Carlo Salotti
Carlo Salotti | ||||
---|---|---|---|---|
februari 1939
| ||||
Kardinaal van de Rooms-Katholieke Kerk | ||||
Rang | kardinaal-bisschop | |||
Ambt | prefect van de Congregatie voor de Riten | |||
Titelkerk | San Bartolomeo all'Isola (1935-1939) | |||
Suburbicair bisdom | Palestrina (1939-1947) | |||
Creatie | ||||
Consistorie | 13 maart 1933 (in pectore) 16 december 1935 | |||
|
Carlo Salotti (Grotte di Castro, 25 juli 1870 - Rome 24 oktober 1947) was een Italiaans geestelijke en kardinaal van de Rooms-Katholieke Kerk.

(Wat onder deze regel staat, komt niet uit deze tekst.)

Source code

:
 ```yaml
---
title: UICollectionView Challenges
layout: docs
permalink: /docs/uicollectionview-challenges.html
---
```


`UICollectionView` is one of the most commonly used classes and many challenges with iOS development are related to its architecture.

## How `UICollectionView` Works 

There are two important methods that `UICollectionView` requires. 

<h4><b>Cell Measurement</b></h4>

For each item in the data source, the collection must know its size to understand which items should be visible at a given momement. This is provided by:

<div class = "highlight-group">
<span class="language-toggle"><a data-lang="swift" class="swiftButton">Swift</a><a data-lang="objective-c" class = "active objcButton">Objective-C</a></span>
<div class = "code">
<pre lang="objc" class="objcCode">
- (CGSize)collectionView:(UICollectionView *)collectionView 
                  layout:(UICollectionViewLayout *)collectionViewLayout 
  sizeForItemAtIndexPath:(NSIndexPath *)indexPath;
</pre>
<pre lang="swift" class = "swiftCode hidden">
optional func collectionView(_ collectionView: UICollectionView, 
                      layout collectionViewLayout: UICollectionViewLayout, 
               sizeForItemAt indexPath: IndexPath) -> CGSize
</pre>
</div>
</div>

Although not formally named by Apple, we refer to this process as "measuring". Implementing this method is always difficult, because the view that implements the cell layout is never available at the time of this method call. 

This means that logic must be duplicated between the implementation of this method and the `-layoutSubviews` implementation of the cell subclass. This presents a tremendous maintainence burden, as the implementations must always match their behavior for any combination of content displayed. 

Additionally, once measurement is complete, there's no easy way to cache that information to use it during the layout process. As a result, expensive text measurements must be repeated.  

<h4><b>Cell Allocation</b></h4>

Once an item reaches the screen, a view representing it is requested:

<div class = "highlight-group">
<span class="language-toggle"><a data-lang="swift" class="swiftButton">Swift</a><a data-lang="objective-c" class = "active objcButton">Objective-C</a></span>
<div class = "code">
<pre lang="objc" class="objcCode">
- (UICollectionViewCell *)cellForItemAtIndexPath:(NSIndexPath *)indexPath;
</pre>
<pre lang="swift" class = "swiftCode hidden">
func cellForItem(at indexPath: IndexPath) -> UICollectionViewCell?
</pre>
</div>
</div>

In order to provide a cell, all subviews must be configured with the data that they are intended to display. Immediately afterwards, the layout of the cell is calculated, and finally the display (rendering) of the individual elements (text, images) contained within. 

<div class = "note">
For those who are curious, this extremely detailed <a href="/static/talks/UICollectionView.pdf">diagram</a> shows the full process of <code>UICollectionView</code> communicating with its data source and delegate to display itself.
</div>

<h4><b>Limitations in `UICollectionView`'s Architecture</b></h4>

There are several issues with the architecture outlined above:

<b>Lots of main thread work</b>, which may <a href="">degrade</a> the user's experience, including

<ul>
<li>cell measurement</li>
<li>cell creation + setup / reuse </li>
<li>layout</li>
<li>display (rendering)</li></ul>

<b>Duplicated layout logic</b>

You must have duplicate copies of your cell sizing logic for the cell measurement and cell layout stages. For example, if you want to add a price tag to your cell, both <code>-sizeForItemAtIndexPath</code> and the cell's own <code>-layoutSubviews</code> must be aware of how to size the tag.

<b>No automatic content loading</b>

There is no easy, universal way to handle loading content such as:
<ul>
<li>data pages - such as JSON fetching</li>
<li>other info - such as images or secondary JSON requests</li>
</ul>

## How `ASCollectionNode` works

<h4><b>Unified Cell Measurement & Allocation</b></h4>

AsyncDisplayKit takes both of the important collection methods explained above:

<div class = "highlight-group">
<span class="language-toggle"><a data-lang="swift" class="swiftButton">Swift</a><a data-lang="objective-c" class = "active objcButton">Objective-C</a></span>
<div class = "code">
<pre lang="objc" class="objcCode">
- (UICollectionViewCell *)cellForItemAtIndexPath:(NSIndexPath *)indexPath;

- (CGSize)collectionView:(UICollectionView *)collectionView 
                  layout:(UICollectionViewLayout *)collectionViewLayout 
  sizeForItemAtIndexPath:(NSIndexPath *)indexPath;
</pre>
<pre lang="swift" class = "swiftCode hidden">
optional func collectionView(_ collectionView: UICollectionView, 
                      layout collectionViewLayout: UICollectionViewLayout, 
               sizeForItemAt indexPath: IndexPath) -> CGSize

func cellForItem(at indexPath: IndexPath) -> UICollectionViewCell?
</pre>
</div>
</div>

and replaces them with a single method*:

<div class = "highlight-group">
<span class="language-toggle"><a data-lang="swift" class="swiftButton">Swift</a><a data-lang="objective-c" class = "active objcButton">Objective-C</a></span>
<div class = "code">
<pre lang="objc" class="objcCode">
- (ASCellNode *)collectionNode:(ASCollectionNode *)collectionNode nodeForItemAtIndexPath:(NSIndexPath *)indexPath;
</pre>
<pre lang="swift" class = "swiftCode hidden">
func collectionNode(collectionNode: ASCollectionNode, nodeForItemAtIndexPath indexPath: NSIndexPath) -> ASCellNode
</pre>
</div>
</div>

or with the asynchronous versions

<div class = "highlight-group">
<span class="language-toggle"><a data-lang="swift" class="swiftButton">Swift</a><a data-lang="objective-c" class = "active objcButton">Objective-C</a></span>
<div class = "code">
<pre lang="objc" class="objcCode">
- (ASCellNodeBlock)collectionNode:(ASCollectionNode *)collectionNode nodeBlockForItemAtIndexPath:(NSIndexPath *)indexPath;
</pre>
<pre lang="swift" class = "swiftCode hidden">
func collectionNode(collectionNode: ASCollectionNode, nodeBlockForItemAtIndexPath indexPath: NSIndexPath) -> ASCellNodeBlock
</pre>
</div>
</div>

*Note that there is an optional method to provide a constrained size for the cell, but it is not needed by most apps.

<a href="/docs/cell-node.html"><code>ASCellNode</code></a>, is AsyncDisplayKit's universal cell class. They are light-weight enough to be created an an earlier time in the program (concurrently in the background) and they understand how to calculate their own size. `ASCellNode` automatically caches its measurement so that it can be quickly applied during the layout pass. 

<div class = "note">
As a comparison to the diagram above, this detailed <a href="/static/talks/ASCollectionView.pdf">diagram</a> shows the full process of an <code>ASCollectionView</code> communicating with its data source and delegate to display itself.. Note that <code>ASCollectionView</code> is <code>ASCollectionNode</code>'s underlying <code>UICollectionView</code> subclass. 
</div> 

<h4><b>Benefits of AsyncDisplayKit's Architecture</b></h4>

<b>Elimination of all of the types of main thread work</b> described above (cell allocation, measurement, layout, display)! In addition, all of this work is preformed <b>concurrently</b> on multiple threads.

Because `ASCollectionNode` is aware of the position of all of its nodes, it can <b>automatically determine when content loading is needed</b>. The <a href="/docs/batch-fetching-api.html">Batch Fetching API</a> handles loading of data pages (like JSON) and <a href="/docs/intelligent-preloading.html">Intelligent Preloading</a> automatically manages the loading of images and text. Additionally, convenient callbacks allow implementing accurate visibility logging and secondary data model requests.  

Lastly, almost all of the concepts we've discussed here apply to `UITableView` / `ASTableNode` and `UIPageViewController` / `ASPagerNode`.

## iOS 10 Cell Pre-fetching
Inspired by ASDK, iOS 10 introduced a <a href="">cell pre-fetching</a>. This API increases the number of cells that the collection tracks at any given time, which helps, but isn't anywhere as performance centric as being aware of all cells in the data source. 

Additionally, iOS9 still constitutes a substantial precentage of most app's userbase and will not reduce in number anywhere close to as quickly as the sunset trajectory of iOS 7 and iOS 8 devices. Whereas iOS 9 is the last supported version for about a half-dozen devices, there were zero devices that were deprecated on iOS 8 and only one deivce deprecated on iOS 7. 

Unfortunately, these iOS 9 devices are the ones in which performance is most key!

Salotti bezocht het seminarie van Orvieto en studeerde vervolgens aan het Athenaeum San Apollinare in Rome en aan de Koninklijke Universiteit aldaar. Tussen 1891 en 1894 deed hij dienst in het Italiaanse leger. Hij werd op 22 september 1894 priester gewijd. Hij studeerde vervolgens nog enkele jaren. Tussen 1897 en 1912 werkt hij als pastoor in Rome. Daarnaast doceerde hij aan het Athenaeum San Apollinare. Paus Benedictus XV benoemde hem in 1915 tot huisprelaat. Vanaf dat jaar was hij assessor bij de Congregatie voor de Riten en (sub)-promotor van het Geloof.
Paus Pius XI benoemde Salotti in 1930 tot titulair aartsbisschop van Filippopoli in Thracië en tot secretaris van de H. Congregatie tot Voortplanting des Geloofs. In die hoedanigheid werd hij de rechterhand van de Nederlandse kardinaal Willem Marinus van Rossum, van wie hij ook zijn bisschopswijding ontving. Salotti was de oprichter van het wetenschappelijk instituut voor Missiologie aan de Pauselijke Urbaniana Universiteit.
In 1933 werd hij in pectore kardinaal gecreëerd, een benoeming die twee jaar later, tijdens het consistorie van 16 december 1935 werd gepubliceerd. De San Bartolomeo all'Isola werd zijn titelkerk. In 1938 werd Salotti benoemd tot prefect van de Congregatie voor de Riten, als opvolger van Camillo Laurenti.
Kardinaal Salotti nam deel aan het conclaaf van 1939 dat leidde tot de verkiezing van Eugenio Pacelli tot paus Pius XII. Deze bevorderde Salotti op 11 december 1939 tot kardinaal-bisschop van het suburbicair bisdom Palestrina. Hij stierf in 1947 en werd begraven in Grotte di Castro.